Mon père démonta tout, méthodiquement, avec beaucoup de douceur. Sa date de conception supposée par rapport à son âge, sa mère qui n’était devenue aide-soignante que dans les années soixante, l’allemand qu’il ne comprenait pas du tout en vérité... Puis mon père prit sur lui de donner de la chair au squelette d’histoire que mes grands-parents avait fourni à Vincent, il lui décrivit le bonhomme, son père, raconta ce qu’il en savait ; il omit juste de lui dire dans quel bistrot il pourrait le rencontrer. Après ce jour, Vincent parla de nouveau un français de France. D’une façon générale son comportement se "normalisa" ; quasi plus de gn-gn, d’exaltation devant la télé... Son chef d’atelier à l’usine demanda à mon grand-père si Vincent était sous tranquillisants. Il y avait du mieux dans l’attention aux consignes et dans les rapports avec les collègues mais le rendement avait baissé. On ne le licencia pas pour autant. Mon père l’emmena chez un psy pour savoir s’il ne couvait pas une dépression. Les signes cliniques n’étaient pas au rendez-vous. En fait, Vincent était sereinement triste, juste un peu assommé par l’absurdité de son existence. Bien des gens avec tous leurs chromosomes bien comme il faut plongent devant des reflets beaucoup mieux contrastés. Le tableau du mongolien lucide est sans doute plus effrayant que certain cri.
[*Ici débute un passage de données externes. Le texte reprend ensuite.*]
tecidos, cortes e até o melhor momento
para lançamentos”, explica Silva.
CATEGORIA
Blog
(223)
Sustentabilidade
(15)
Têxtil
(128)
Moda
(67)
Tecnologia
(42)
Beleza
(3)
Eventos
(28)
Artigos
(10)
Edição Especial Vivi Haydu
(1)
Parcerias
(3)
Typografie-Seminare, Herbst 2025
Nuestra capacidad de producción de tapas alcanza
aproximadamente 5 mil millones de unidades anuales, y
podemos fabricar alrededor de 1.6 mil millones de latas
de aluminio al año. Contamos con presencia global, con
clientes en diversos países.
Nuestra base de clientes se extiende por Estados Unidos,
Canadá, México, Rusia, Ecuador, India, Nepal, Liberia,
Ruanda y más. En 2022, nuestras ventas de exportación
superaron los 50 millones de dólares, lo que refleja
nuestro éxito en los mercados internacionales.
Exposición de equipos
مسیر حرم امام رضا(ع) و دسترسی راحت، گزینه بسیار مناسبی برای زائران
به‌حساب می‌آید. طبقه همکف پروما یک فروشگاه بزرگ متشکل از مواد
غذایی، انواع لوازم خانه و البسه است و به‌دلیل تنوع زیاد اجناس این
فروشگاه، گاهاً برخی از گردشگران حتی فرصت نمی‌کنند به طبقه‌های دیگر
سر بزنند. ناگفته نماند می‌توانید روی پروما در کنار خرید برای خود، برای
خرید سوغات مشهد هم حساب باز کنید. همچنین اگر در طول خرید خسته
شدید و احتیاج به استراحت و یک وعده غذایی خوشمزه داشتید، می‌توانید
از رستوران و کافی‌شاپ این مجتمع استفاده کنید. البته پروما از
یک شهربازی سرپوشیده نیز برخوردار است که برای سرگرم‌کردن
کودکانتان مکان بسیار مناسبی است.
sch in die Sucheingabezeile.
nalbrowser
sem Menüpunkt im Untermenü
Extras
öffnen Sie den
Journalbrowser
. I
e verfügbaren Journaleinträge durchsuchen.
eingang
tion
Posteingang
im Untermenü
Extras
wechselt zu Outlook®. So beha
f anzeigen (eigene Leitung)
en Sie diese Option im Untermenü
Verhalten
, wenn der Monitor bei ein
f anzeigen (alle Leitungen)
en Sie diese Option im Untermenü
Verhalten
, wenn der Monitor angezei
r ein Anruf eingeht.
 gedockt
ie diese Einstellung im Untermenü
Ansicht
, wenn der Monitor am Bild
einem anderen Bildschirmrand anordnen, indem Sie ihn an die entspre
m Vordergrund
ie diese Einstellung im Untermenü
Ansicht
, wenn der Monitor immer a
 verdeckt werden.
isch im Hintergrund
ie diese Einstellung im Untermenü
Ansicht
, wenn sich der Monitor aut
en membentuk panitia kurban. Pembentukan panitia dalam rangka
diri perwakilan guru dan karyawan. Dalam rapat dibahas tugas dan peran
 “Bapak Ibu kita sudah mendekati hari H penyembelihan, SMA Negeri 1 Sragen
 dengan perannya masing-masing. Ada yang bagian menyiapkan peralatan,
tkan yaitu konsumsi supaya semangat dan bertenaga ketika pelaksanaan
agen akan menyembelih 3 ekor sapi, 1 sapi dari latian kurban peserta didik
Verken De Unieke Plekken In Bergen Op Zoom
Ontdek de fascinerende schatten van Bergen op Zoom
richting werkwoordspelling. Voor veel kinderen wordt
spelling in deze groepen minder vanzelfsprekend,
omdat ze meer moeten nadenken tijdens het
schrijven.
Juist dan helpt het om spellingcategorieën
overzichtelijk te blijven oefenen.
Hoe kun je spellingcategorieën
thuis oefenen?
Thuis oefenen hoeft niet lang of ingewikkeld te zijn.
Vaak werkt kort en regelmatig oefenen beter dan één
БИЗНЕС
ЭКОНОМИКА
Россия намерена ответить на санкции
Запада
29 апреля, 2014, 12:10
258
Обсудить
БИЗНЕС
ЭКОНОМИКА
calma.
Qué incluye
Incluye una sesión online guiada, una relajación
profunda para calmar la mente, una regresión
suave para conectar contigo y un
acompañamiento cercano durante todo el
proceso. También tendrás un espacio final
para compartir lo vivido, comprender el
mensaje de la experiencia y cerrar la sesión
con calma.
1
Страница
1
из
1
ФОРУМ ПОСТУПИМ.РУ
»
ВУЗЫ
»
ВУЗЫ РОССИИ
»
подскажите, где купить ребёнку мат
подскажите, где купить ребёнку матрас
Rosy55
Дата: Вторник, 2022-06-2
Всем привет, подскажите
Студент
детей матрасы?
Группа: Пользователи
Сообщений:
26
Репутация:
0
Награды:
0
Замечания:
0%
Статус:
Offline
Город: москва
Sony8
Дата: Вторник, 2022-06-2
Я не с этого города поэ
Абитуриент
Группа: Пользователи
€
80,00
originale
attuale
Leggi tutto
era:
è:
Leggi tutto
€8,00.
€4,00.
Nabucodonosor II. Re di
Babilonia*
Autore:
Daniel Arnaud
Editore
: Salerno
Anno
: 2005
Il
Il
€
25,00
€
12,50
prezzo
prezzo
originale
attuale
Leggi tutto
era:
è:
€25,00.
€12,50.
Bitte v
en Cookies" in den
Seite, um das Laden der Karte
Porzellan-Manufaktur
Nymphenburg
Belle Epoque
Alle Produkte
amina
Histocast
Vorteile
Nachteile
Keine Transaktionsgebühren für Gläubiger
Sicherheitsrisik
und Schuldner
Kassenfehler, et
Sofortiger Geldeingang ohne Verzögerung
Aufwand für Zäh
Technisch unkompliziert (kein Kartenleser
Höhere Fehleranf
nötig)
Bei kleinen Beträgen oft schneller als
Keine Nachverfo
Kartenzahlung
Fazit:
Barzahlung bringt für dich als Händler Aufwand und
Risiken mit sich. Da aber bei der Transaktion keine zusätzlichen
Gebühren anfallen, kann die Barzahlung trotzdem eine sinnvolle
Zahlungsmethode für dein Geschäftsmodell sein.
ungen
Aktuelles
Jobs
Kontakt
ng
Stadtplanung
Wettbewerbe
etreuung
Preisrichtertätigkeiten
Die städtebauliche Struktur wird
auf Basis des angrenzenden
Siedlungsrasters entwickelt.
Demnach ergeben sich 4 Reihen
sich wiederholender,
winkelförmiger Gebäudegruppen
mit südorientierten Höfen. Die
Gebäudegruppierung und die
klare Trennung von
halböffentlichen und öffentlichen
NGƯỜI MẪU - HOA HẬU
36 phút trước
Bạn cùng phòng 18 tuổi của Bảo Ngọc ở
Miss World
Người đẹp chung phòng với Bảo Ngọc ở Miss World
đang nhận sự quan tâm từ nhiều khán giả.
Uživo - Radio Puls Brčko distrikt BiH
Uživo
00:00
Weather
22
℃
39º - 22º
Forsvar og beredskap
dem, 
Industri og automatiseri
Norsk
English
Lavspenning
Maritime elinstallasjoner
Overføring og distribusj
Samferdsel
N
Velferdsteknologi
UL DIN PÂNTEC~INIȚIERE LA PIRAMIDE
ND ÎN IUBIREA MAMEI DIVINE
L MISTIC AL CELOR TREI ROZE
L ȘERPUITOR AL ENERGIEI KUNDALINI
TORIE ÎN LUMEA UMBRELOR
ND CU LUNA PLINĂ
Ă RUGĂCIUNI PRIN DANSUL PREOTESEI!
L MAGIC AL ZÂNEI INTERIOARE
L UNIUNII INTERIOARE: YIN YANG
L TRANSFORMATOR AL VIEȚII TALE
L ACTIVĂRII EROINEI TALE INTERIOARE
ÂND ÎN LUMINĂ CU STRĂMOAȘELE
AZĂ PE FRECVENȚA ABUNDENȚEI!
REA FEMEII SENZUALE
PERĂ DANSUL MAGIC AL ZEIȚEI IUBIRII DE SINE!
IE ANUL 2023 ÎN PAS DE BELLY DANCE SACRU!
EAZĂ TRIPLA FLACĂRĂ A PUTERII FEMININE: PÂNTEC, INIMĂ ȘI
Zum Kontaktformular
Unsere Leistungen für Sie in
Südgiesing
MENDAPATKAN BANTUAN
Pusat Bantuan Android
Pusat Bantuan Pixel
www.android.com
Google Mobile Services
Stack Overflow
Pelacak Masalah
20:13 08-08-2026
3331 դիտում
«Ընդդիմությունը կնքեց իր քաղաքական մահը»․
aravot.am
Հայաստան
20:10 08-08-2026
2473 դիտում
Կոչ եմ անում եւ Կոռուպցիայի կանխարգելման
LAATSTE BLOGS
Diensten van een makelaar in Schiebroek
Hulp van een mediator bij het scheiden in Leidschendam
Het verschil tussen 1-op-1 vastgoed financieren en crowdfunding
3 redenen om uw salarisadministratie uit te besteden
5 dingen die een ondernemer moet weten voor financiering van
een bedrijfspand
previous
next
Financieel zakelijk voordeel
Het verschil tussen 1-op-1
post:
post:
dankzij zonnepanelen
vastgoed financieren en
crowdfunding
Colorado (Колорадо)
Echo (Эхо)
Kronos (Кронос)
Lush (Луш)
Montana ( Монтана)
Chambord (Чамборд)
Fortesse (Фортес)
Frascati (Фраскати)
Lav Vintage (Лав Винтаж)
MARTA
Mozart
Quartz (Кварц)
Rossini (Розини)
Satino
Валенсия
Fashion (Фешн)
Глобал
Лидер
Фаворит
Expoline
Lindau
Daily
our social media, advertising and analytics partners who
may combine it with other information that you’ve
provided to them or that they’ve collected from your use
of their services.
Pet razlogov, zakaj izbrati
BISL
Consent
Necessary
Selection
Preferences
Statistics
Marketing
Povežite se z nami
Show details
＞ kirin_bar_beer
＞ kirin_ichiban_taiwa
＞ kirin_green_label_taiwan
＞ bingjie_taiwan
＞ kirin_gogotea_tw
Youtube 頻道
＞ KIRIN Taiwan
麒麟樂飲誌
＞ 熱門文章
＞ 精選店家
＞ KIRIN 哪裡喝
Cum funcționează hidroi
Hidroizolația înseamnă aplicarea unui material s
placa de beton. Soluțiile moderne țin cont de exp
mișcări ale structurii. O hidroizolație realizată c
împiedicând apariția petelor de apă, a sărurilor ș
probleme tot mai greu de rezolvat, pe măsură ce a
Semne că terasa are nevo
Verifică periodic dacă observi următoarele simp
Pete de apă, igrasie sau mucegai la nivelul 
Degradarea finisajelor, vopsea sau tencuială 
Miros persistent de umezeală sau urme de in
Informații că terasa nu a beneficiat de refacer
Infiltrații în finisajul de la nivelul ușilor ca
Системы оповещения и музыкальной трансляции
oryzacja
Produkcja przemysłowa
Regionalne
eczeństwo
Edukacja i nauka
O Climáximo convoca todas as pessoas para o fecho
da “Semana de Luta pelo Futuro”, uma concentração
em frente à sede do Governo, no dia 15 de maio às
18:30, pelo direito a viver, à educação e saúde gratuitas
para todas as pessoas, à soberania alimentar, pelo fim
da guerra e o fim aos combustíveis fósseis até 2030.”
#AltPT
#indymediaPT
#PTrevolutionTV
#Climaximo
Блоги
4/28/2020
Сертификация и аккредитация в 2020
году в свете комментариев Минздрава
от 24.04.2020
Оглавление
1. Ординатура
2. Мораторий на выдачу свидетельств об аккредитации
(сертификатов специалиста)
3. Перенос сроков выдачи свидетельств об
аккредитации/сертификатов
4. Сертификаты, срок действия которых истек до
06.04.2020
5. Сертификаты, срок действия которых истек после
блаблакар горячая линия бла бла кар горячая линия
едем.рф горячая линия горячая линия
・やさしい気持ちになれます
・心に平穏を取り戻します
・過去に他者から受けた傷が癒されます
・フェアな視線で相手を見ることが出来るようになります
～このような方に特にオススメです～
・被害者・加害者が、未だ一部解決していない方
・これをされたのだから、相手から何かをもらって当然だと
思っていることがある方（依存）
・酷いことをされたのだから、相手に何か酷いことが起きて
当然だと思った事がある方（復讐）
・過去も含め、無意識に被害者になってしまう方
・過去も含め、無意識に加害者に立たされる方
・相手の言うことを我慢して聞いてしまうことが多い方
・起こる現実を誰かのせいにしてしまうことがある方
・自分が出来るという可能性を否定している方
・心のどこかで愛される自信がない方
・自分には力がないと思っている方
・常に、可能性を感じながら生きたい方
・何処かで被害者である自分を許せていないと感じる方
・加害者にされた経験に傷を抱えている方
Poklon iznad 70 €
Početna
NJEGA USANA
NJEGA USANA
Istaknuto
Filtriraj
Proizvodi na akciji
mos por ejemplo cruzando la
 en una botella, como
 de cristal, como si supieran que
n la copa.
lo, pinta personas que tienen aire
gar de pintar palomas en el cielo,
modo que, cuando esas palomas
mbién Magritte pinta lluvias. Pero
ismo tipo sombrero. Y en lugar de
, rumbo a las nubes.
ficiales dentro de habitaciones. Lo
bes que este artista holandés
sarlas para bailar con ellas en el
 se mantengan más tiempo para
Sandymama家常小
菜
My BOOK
Aux dernières nouvelles, Vincent vit chez sa mère. C’est un jeune retraité qui épluche les légumes et mène une vie paisible. Il paraît qu’il a retrouvé de la joie de vivre dans un environnement plus animé - il faut dire que les dernières années de la vie de mon grand-père puis de ma grand-mère n’ont pas dû être exhilarantes. Je devrais aller le voir, allez voir mon cousin, le compagnon de mon enfance. Je vais le faire. En attendant il faut que je vous dise pourquoi je raconte tout ça. J’ai couché cette histoire uniquement pour les melounss. Parce que depuis ce fameux dimanche à la campagne, chaque fois qu’un melon se présente à ma vue, je dis : "ça c’est melounss". Et quelquefois il faut bien s’expliquer.